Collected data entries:
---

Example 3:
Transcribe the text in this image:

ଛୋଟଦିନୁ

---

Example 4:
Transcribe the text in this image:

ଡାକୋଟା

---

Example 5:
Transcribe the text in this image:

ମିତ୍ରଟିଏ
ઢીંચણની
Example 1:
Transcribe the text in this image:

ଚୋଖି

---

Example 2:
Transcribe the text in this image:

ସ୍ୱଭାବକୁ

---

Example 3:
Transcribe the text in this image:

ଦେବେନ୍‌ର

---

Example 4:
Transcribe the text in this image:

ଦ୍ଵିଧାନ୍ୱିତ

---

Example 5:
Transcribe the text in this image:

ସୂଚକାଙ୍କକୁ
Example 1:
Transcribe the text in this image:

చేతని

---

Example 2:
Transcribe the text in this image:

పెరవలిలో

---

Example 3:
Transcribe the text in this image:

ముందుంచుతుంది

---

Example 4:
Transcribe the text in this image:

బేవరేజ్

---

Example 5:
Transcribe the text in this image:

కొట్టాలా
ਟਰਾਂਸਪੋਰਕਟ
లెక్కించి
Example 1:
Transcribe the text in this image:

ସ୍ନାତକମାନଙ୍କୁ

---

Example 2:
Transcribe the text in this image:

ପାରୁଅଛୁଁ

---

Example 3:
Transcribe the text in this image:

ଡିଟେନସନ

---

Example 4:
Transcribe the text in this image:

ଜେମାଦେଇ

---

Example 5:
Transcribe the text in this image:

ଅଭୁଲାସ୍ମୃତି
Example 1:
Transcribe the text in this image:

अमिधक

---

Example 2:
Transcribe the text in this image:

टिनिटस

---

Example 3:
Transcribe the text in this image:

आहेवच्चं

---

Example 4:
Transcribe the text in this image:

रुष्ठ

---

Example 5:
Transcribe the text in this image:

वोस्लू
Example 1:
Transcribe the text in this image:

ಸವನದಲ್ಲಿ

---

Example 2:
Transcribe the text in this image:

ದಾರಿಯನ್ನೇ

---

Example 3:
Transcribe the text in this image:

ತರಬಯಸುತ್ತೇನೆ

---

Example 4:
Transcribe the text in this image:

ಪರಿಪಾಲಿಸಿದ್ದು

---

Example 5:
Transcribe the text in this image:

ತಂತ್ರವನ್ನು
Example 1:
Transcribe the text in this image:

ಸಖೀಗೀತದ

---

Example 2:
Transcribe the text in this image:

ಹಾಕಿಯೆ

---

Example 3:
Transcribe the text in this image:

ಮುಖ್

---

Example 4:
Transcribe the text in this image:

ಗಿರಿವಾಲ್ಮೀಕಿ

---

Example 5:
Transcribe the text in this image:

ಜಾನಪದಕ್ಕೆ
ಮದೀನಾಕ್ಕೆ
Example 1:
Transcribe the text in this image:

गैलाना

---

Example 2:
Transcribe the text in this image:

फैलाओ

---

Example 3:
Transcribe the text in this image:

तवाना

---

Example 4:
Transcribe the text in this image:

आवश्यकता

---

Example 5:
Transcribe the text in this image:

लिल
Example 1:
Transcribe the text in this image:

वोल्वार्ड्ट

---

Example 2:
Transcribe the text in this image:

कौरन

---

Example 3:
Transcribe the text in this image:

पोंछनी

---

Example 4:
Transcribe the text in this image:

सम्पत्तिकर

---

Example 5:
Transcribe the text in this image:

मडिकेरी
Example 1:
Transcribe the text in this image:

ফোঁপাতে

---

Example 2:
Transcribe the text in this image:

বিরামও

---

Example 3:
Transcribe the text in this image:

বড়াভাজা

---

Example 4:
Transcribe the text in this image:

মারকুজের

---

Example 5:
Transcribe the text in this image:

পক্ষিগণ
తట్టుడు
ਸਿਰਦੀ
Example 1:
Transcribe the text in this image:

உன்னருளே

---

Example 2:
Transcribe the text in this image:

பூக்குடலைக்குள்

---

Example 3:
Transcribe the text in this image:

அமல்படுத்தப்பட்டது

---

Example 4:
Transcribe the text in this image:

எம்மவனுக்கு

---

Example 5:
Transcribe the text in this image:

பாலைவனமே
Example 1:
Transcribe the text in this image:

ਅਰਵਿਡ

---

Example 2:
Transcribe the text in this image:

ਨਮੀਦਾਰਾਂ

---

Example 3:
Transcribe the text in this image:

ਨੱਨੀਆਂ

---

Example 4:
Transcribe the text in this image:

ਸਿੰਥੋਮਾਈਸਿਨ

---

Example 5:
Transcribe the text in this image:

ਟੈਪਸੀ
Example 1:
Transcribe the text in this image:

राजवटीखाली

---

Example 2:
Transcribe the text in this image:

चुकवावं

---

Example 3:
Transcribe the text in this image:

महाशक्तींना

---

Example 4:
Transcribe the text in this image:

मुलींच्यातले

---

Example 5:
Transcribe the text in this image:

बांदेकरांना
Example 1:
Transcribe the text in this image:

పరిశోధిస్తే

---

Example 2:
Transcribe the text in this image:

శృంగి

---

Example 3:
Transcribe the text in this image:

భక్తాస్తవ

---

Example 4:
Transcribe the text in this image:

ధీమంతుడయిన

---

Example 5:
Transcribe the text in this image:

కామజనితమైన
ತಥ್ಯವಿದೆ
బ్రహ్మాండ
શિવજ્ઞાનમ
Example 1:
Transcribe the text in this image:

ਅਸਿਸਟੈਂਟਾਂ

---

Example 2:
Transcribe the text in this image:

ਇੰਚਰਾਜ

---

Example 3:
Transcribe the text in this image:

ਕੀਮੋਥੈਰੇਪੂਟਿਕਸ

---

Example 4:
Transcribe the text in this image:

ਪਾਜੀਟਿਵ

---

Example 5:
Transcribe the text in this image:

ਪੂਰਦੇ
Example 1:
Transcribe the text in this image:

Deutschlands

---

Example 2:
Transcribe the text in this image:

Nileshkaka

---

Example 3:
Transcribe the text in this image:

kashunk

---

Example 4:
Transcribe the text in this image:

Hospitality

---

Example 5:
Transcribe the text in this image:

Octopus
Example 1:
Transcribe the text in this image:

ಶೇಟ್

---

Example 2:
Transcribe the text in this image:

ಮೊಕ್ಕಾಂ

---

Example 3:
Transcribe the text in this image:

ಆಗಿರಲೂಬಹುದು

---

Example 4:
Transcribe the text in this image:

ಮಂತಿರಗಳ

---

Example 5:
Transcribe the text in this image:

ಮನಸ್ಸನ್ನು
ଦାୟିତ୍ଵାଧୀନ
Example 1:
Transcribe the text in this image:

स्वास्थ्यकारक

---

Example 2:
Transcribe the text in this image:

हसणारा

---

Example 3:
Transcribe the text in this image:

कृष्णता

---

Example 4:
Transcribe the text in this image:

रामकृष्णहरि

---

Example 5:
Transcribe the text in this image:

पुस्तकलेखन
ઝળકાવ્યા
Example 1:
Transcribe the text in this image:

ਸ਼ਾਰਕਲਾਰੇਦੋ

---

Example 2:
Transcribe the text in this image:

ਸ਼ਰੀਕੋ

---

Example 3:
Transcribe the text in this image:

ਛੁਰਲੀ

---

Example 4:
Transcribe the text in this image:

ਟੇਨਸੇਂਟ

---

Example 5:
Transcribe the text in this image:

WORK TO COMPLETE:
Transcribe the records in full, word for word.

EXPECTED ANSWER:
---

Example 3:
Transcribe the text in this image:

ଛୋଟଦିନୁ

---

Example 4:
Transcribe the text in this image:

ଡାକୋଟା

---

Example 5:
Transcribe the text in this image:

ମିତ୍ରଟିଏ
ઢીંચણની
Example 1:
Transcribe the text in this image:

ଚୋଖି

---

Example 2:
Transcribe the text in this image:

ସ୍ୱଭାବକୁ

---

Example 3:
Transcribe the text in this image:

ଦେବେନ୍‌ର

---

Example 4:
Transcribe the text in this image:

ଦ୍ଵିଧାନ୍ୱିତ

---

Example 5:
Transcribe the text in this image:

ସୂଚକାଙ୍କକୁ
Example 1:
Transcribe the text in this image:

చేతని

---

Example 2:
Transcribe the text in this image:

పెరవలిలో

---

Example 3:
Transcribe the text in this image:

ముందుంచుతుంది

---

Example 4:
Transcribe the text in this image:

బేవరేజ్

---

Example 5:
Transcribe the text in this image:

కొట్టాలా
ਟਰਾਂਸਪੋਰਕਟ
లెక్కించి
Example 1:
Transcribe the text in this image:

ସ୍ନାତକମାନଙ୍କୁ

---

Example 2:
Transcribe the text in this image:

ପାରୁଅଛୁଁ

---

Example 3:
Transcribe the text in this image:

ଡିଟେନସନ

---

Example 4:
Transcribe the text in this image:

ଜେମାଦେଇ

---

Example 5:
Transcribe the text in this image:

ଅଭୁଲାସ୍ମୃତି
Example 1:
Transcribe the text in this image:

अमिधक

---

Example 2:
Transcribe the text in this image:

टिनिटस

---

Example 3:
Transcribe the text in this image:

आहेवच्चं

---

Example 4:
Transcribe the text in this image:

रुष्ठ

---

Example 5:
Transcribe the text in this image:

वोस्लू
Example 1:
Transcribe the text in this image:

ಸವನದಲ್ಲಿ

---

Example 2:
Transcribe the text in this image:

ದಾರಿಯನ್ನೇ

---

Example 3:
Transcribe the text in this image:

ತರಬಯಸುತ್ತೇನೆ

---

Example 4:
Transcribe the text in this image:

ಪರಿಪಾಲಿಸಿದ್ದು

---

Example 5:
Transcribe the text in this image:

ತಂತ್ರವನ್ನು
Example 1:
Transcribe the text in this image:

ಸಖೀಗೀತದ

---

Example 2:
Transcribe the text in this image:

ಹಾಕಿಯೆ

---

Example 3:
Transcribe the text in this image:

ಮುಖ್

---

Example 4:
Transcribe the text in this image:

ಗಿರಿವಾಲ್ಮೀಕಿ

---

Example 5:
Transcribe the text in this image:

ಜಾನಪದಕ್ಕೆ
ಮದೀನಾಕ್ಕೆ
Example 1:
Transcribe the text in this image:

गैलाना

---

Example 2:
Transcribe the text in this image:

फैलाओ

---

Example 3:
Transcribe the text in this image:

तवाना

---

Example 4:
Transcribe the text in this image:

आवश्यकता

---

Example 5:
Transcribe the text in this image:

लिल
Example 1:
Transcribe the text in this image:

वोल्वार्ड्ट

---

Example 2:
Transcribe the text in this image:

कौरन

---

Example 3:
Transcribe the text in this image:

पोंछनी

---

Example 4:
Transcribe the text in this image:

सम्पत्तिकर

---

Example 5:
Transcribe the text in this image:

मडिकेरी
Example 1:
Transcribe the text in this image:

ফোঁপাতে

---

Example 2:
Transcribe the text in this image:

বিরামও

---

Example 3:
Transcribe the text in this image:

বড়াভাজা

---

Example 4:
Transcribe the text in this image:

মারকুজের

---

Example 5:
Transcribe the text in this image:

পক্ষিগণ
తట్టుడు
ਸਿਰਦੀ
Example 1:
Transcribe the text in this image:

உன்னருளே

---

Example 2:
Transcribe the text in this image:

பூக்குடலைக்குள்

---

Example 3:
Transcribe the text in this image:

அமல்படுத்தப்பட்டது

---

Example 4:
Transcribe the text in this image:

எம்மவனுக்கு

---

Example 5:
Transcribe the text in this image:

பாலைவனமே
Example 1:
Transcribe the text in this image:

ਅਰਵਿਡ

---

Example 2:
Transcribe the text in this image:

ਨਮੀਦਾਰਾਂ

---

Example 3:
Transcribe the text in this image:

ਨੱਨੀਆਂ

---

Example 4:
Transcribe the text in this image:

ਸਿੰਥੋਮਾਈਸਿਨ

---

Example 5:
Transcribe the text in this image:

ਟੈਪਸੀ
Example 1:
Transcribe the text in this image:

राजवटीखाली

---

Example 2:
Transcribe the text in this image:

चुकवावं

---

Example 3:
Transcribe the text in this image:

महाशक्तींना

---

Example 4:
Transcribe the text in this image:

मुलींच्यातले

---

Example 5:
Transcribe the text in this image:

बांदेकरांना
Example 1:
Transcribe the text in this image:

పరిశోధిస్తే

---

Example 2:
Transcribe the text in this image:

శృంగి

---

Example 3:
Transcribe the text in this image:

భక్తాస్తవ

---

Example 4:
Transcribe the text in this image:

ధీమంతుడయిన

---

Example 5:
Transcribe the text in this image:

కామజనితమైన
ತಥ್ಯವಿದೆ
బ్రహ్మాండ
શિવજ્ઞાનમ
Example 1:
Transcribe the text in this image:

ਅਸਿਸਟੈਂਟਾਂ

---

Example 2:
Transcribe the text in this image:

ਇੰਚਰਾਜ

---

Example 3:
Transcribe the text in this image:

ਕੀਮੋਥੈਰੇਪੂਟਿਕਸ

---

Example 4:
Transcribe the text in this image:

ਪਾਜੀਟਿਵ

---

Example 5:
Transcribe the text in this image:

ਪੂਰਦੇ
Example 1:
Transcribe the text in this image:

Deutschlands

---

Example 2:
Transcribe the text in this image:

Nileshkaka

---

Example 3:
Transcribe the text in this image:

kashunk

---

Example 4:
Transcribe the text in this image:

Hospitality

---

Example 5:
Transcribe the text in this image:

Octopus
Example 1:
Transcribe the text in this image:

ಶೇಟ್

---

Example 2:
Transcribe the text in this image:

ಮೊಕ್ಕಾಂ

---

Example 3:
Transcribe the text in this image:

ಆಗಿರಲೂಬಹುದು

---

Example 4:
Transcribe the text in this image:

ಮಂತಿರಗಳ

---

Example 5:
Transcribe the text in this image:

ಮನಸ್ಸನ್ನು
ଦାୟିତ୍ଵାଧୀନ
Example 1:
Transcribe the text in this image:

स्वास्थ्यकारक

---

Example 2:
Transcribe the text in this image:

हसणारा

---

Example 3:
Transcribe the text in this image:

कृष्णता

---

Example 4:
Transcribe the text in this image:

रामकृष्णहरि

---

Example 5:
Transcribe the text in this image:

पुस्तकलेखन
ઝળકાવ્યા
Example 1:
Transcribe the text in this image:

ਸ਼ਾਰਕਲਾਰੇਦੋ

---

Example 2:
Transcribe the text in this image:

ਸ਼ਰੀਕੋ

---

Example 3:
Transcribe the text in this image:

ਛੁਰਲੀ

---

Example 4:
Transcribe the text in this image:

ਟੇਨਸੇਂਟ

---

Example 5:
Transcribe the text in this image:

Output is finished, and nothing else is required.